Король лишился разума; днем и ночью ему мерещилась зеленоглазая Раймунда, ее он видел в каждой женщине, видел, что они – не вдова, и не хотел их; он хотел только ее, упрямую дочь и сестру мореходов.

Король нарушил законы гостеприимства и забрался через окно в спальню непокорной; для этого ему потребовалось пережить – едва ли не впервые в жизни, – страх смерти, ибо башня, в которой жила строптивая вдова, стояла на самом краю обрыва, а внизу, далеко внизу, плескалось то самое море, которое он так мечтал увидеть, и в последнем свете угасающего неба оно казалось аметистовым.

Раймунда сидела на постели, расчесывая длинные, – до пят, – снежно-белые косы; увидев незваного гостя, она не вскрикнула, но протянула руку к изголовью постели, взяла кинжал и прижала острие к своей левой груди. Губы шевельнулись, выплюнув, словно кислую виноградину, все то же единственное слово, которое она была готова дать Эленеасу.

Король пал к ее ногам и плакал без слов, – впервые с тех пор, как ему исполнилось три года, – плакал и не стеснялся слез, ибо это были слезы не трусости, но любви; но и это не тронуло сердца гордой Раймунды. Она поднялась сама и подняла, обняв за плечи, короля, но в этом объятии не было ничего, кроме вежливости, ибо не должно могучему властителю стоять на коленях перед женщиной, если та – не его мать и не Мать Оамна. Подняла – и молча указала ему на дверь.

Золотой Король ушел, унося в сердце память об изумрудном взгляде и руке на своем плече, белизной и холодом спорившей со снегом; он двинулся на север, и первый поход оказался неудачным. Вкус первого настоящего поражения оказался бы горек, если бы годом раньше Эленеас не вкусил поражения, по сравнению с которым северное казалось лишь мелкой досадной помехой, камешком под ногой.

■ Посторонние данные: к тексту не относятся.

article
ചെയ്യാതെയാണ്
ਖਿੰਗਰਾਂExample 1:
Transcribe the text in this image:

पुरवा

Не преуспел он и в следующем году, и через год. Соратники начали поговаривать, что удача отвернулась от короля, отвернулась, как женщина; то была неправда, злая и жестокая. Удача хотя бы объяснила, что он сделал не так, переоценив свои силы, положившись на путаные и неверные рассказы разведчиков, половина из которых оказалась подкупленной. Четвертый поход обещал сложиться иначе, ибо еще до его начала литиды решили заключить союз с южанами, дабы после победы те помогли им отомстить алларам, опустошившим в очередной раз их земли.

Север не целиком покорился силе, но одно из племен центральных северных земель вошло в союз с литидами, за ним остальные, и остался только упрямый северо-запад. Клятву король выполнил, теперь под его рукой были земли за горами Неверна, от гор до Предельной северной пустыни – выполнил, и не заметил, и не вспомнил бы, если бы не напомнили его рыцари.

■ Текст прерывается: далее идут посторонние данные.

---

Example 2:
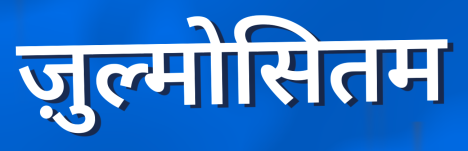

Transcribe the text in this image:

ज़ुल्मोसितम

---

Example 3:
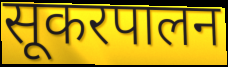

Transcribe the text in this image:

सूकरपालन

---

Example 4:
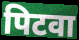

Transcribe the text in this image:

पिटवा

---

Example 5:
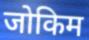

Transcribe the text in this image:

जोकिम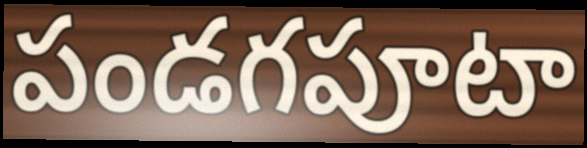
పండగపూటా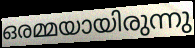
ഒരമ്മയായിരുന്നുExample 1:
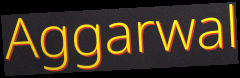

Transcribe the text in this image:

Aggarwal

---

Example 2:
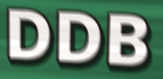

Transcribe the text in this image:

DDB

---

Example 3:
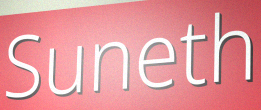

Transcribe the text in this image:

Suneth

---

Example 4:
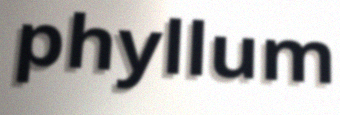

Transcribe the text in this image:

phyllum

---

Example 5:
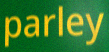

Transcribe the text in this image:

parley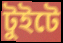
টুইটে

Король Аллион вернулся на земли алларов с войной. Литиды и сеорийцы шли вместе, и вскоре аллары были разбиты и на суше, и на море, остался лишь замок Раймунда, где укрылся вождь... и его сестра.

Рискуя союзом с литидами, король отправил в замок парламентера, обещая алларам те же права и привилегии, что агарам и кертам, власть для Раймунда, свободу и процветание для всех алларских земель.

Ночью король молился, а потом пил и смеялся, вспоминая свою юношескую дурь: горячие просьбы Сотворившим, создателям и мира, и его самого, о достойном препятствии, а потом вновь молился о том, чтобы Раймунда не отказала, и, выйдя из палатки, смотрел на башню, зная, как остры скалы над обрывом, и надеялся, что вдова не шагнет вниз из окна, лишь бы не отдавать себя в руки ненавистного, как он думал, захватчика.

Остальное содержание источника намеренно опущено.